> DIRECTIVE A:
In the post about Samba crashing on GFS, how long can right-clicking a networked file of a few hundred megabytes take to bring up a menu?
> DIRECTIVE B:
Continue the post about Samba crashing on GFS from its last sentence.

> PASSAGE PROVIDED:
★ ★ ★
Here's what I think I know:
1. Samba does indeed crash when running with "oplocks = no" AND on a single node of a two-node GFS cluster where the other node is not doing much of anything. So Christopher the answer to your questions is that it seems to be _purely_ samba and gfs interacting that is setting up a crash.
2. Samba sometimes crashes in such a way that a "kill -9" will not eliminate the crashed processes. In this situation attempting to start samba again creates a [predictably] unstable situation in which kernel oopses are evident.
3. Often samba simply starts to fail without outright crashing. This renders both heartbeat monitoring and fencing rather useless. On the client end this is evidenced by the ability to access a share and browse, but severely degredaded performance when accessing individual files and frequent crashes of windows explorer. On the server end, more and more smb processes start up but old ones don't die...
Here are some observations. <disclaimer> Some of these could be completly bogus because I am extrapolating on insifficient facts </disclaimer>.
1. Crashes are not nescessarily caused by having multiple accesses to the same file. In one situation having 7 computers read/write to the same directory (but never the same file) appears to have caused a complete crash or a server running samba on top of GFS.
2. Crashes could be load related. I seem to be exponentially more likely to see a crash with 50 concurrent users than with 5. Since having many users increases the chances of a situation like #1 above, I can see a possible correlation, but this would not explain all crashes.
3. Larger files and more full directories experience severe performance degredation in the samba/gfs scenario. Simply right-clicking on a networked file that is a few hundred megabytes can take minutes to pop up a menu (assuming it doesn't crash windows explorer first).
4. Crashes occur on quota-enforced and non-quota-enforced system with no discernable difference. However access to files on quota-ed systems might be slower.
★ ★ ★
> EXTRACTED INFORMATION:
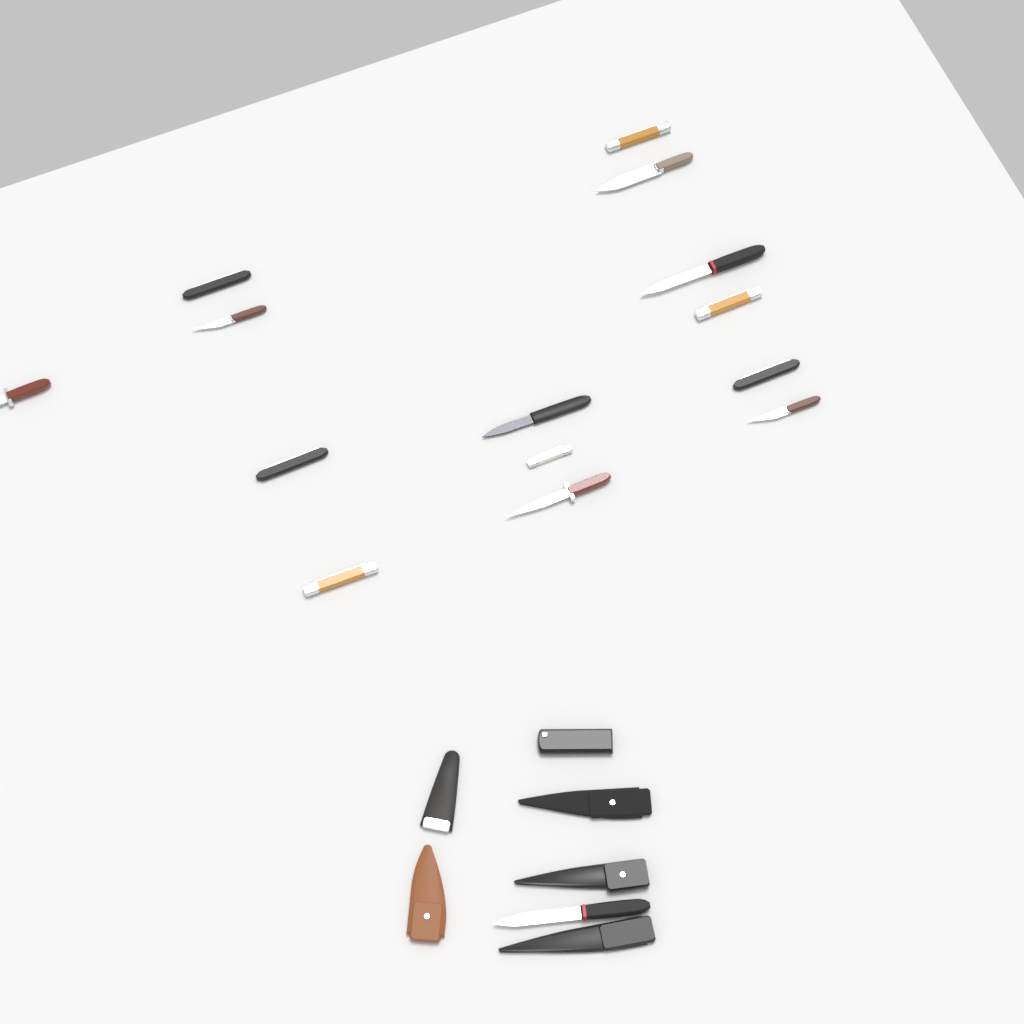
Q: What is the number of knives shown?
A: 15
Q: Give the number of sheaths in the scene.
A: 6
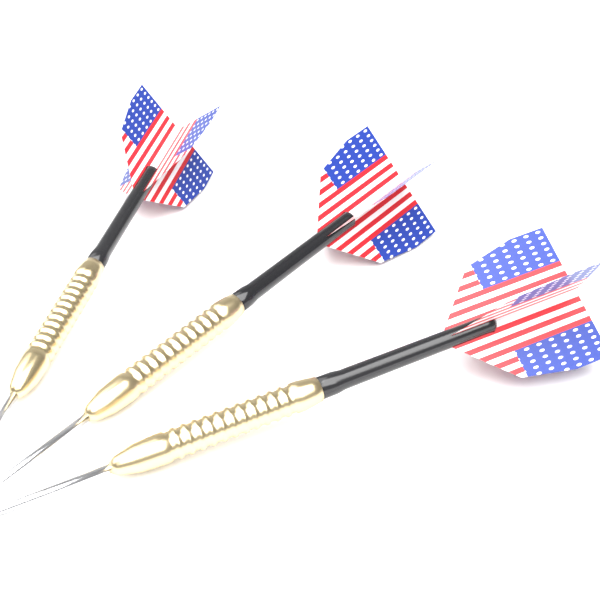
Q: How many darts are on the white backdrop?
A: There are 3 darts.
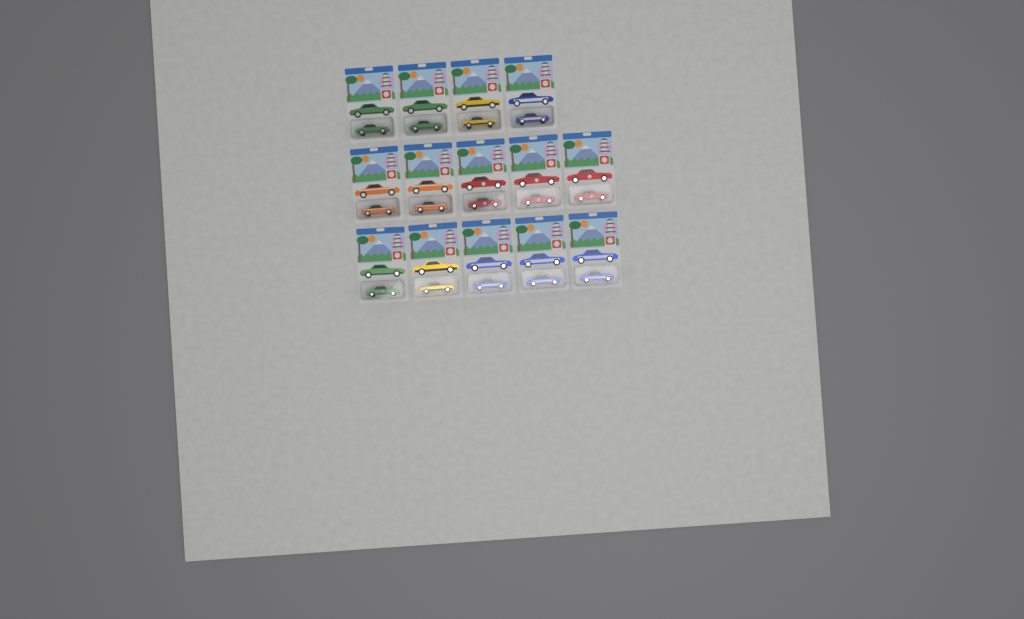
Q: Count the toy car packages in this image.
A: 14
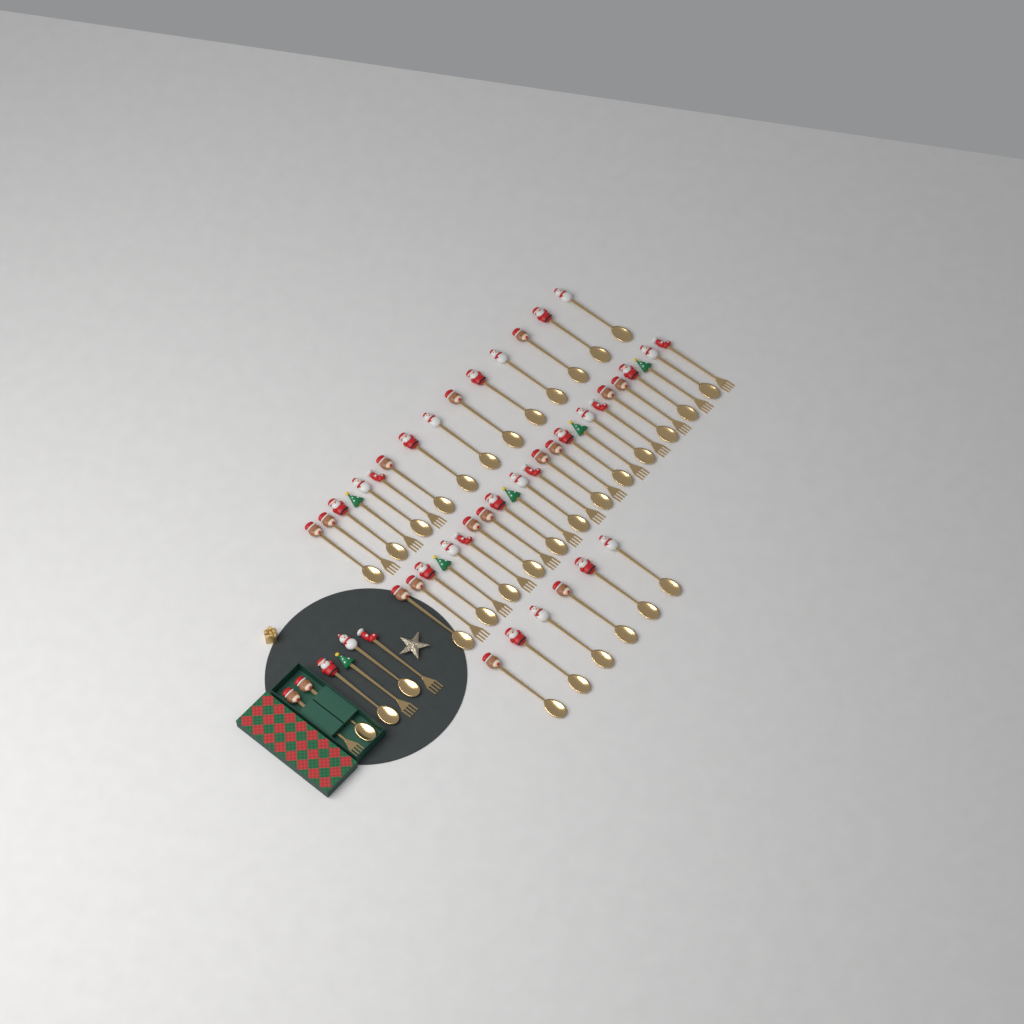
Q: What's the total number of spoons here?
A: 33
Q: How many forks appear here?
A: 18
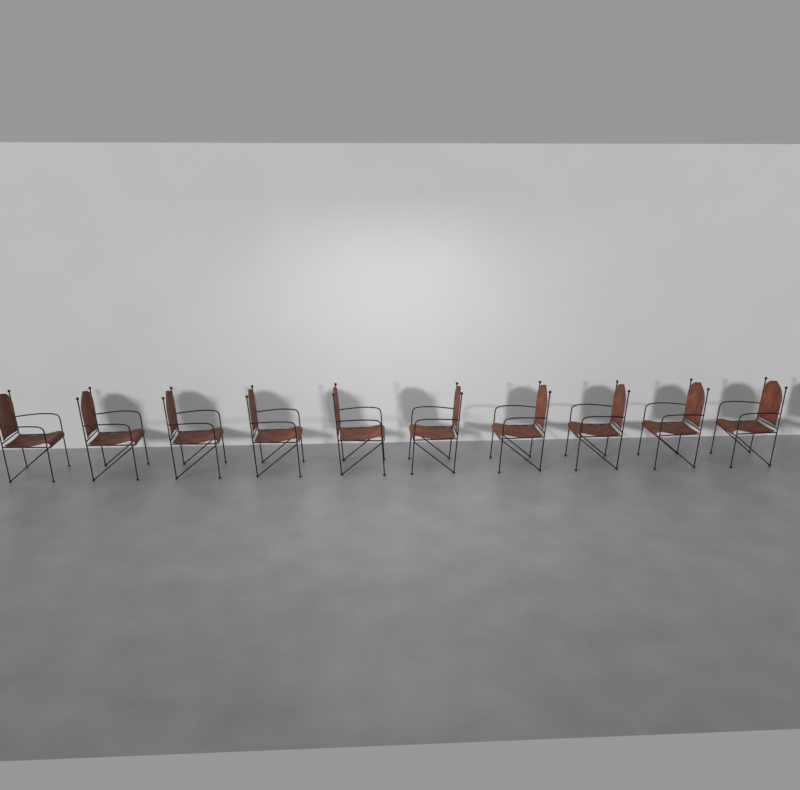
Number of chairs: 10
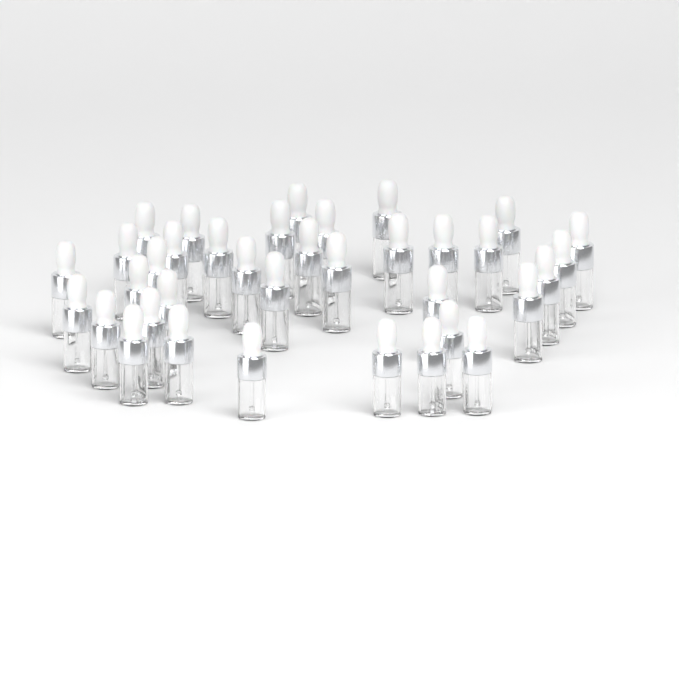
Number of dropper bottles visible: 36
★ ★ ★
> RIGHT ANSWER A:
It can take minutes, if Windows Explorer doesn't crash first.

> RIGHT ANSWER B:
I experiemented with a lot of different settings in the smb.conf, and while the crashes were sometimes different I could not come up with a good mapping of configs<=>crash causes. I have been very frustrated because every time I think I've discovered something a new crash happens that appears to prove me wrong. I need to create a seperate test environment where I can set up idealized crash conditions in order to give this list some more credible data because my current environment has a lot of simultaneous access from multiple users whose actions aren't easily monitorably or consistent. For instance, bob can't access a server drive on windows computer one, he simply logs into computer two and then three hoping to get a different result. Server crashes, but did it crash because bob didn't wait long enough on the first access and exacerbated a fixable problem to a crash? hard to tell...
hoping someone out there has seen something similar or can shed some light.
anyway, my system details: I'm still running samba 3.0.7 on top of kernel 2.6.8-1.521
I tried updating to the newest CVS releases but ran into compile errors and haven't had time to try again. so the GFS build is still mid-september. I'd like to try the fixes that Patrick and David posted but think I am going to try to compile cleanly with a 2.6.9 kernel.
error details: I tried turning the loglevel up to 3. I get the following fairly often: Nov 15 17:10:32 clu2 smbd[5624]: Error writing 5 bytes to client. -1. (Connection reset by peer) Nov 15 17:10:32 clu2 smbd[5624]: [2004/11/15 17:10:32, 0] lib/util_sock.c:send_smb(647) Nov 15 17:10:32 clu2 smbd[5624]: write_socket: Error writing 5 bytes to socket 24: ERRNO = Connection reset by peer Nov 15 17:10:32 clu2 smbd[5624]: [2004/11/15 17:10:32, 0] lib/util_sock.c:write_socket(455) Nov 15 17:10:32 clu2 smbd[5624]: write_socket_data: write failure. Error = Connection reset by peer Nov 15 17:10:32 clu2 smbd[5624]: [2004/11/15 17:10:32, 0] lib/util_sock.c:write_socket_data(430)
otherwise I just see runaway processes that won't die or I get a fence event with no apparent log entry leading to it.
-alan
On Mon, 1 Nov 2004, Christopher R. Hertel wrote:
On Mon, Nov 01, 2004 at 12:30:47PM -0800, Alan Wood wrote:I am running a cluster with GFS-formatted file systems mounted on multiple nodes. What I was hoping to do was to set up one node running httpd to be my webserver and another node running samba to share the same data internally. What I am getting when running that is instability.
Yeah. This is a known problem. The reason is that Samba must maintain a great deal of metadata internally. This works well enough with multiple Samba processes running on a single machine dealing (more or less) directly with the filesystem.
The problem is that Samba must keep track of translations between Posix and Windows metadata, locking semantics, file sharing mode semantics, etc.
I had assumed that this would only be a problem if Samba was running on multiple machines all GFS-sharing the same back-end block storage. Your report suggests that there's more to the interaction between Samba and GFS than I had anticipated. Interesting...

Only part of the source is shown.